Apart from all these technical, sociopolitical challenges, the book author made poetic, creative use of the language. As an example, let me include a pun that caused me a translation headache. Cramer is exploring the Canadian Arctic looking for red knots in their breeding grounds. One of the scientists she travels with sees a breeding red knot and writes: “I was amazed how difficult it was to follow the knot; it blended in very well with the rocks. I lost track of it over a ridge. I sat for a while hoping to spot it again, but unfortunately did (k)not.” Any ideas how you’d translate this into your languages?
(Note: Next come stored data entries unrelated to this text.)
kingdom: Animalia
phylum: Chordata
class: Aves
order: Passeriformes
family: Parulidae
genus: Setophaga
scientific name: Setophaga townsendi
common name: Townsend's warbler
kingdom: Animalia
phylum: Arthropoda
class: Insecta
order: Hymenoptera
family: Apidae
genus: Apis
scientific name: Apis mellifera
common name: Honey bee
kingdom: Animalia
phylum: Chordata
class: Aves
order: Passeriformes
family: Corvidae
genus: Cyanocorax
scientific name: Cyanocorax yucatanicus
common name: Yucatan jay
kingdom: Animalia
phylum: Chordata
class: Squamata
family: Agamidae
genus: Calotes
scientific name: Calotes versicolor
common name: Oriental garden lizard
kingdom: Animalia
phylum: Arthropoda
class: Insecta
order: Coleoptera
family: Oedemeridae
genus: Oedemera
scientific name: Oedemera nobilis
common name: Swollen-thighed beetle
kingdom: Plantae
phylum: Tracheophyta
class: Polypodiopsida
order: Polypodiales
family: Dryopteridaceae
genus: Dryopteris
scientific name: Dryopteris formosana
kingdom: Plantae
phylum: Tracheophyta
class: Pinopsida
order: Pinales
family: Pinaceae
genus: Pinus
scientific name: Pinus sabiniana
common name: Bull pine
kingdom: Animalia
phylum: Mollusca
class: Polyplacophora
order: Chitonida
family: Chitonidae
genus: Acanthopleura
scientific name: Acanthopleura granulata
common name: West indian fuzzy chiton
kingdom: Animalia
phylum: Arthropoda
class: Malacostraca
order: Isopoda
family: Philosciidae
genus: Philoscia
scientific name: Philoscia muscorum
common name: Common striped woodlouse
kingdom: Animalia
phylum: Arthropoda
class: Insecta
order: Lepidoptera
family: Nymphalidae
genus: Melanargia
All in all, translating this environmental nonfiction book was a like microcosm of the practice of translation. It required me to wear several hats simultaneously. I needed my science hat, as I researched, studied and consulted experts and highly-specialized glossaries and dictionaries. I needed my literary hat while conveying the author’s worldview, poetics and writing style, and capturing a lay readership’s interest in the story. I also needed my cultural broker’s hat, bridging sociopolitical differences and uniting a varied readership that spans as wide as the birds’ annual migration. Come to think of it, wearing multiple hats simultaneously is part and parcel of every translator’s daily work. I strongly believe that the key to a well-done job is to know when and how to move in and out of these different roles and to reflect on why.

Presenting a talk about this topic at the December 2018 General Meeting for the Northern California Translators Association.

References

Cramer, Deborah. The Narrow Edge: A Tiny Bird, An Ancient Crab and an Epic Journey. New Haven-London: Yale University Press, 2015.

Cramer, Deborah. Volando a orillas del mar: El viaje épico de un ave playera que une continentes. Buenos Aires: Vázquez Mazzini Editores, 2018.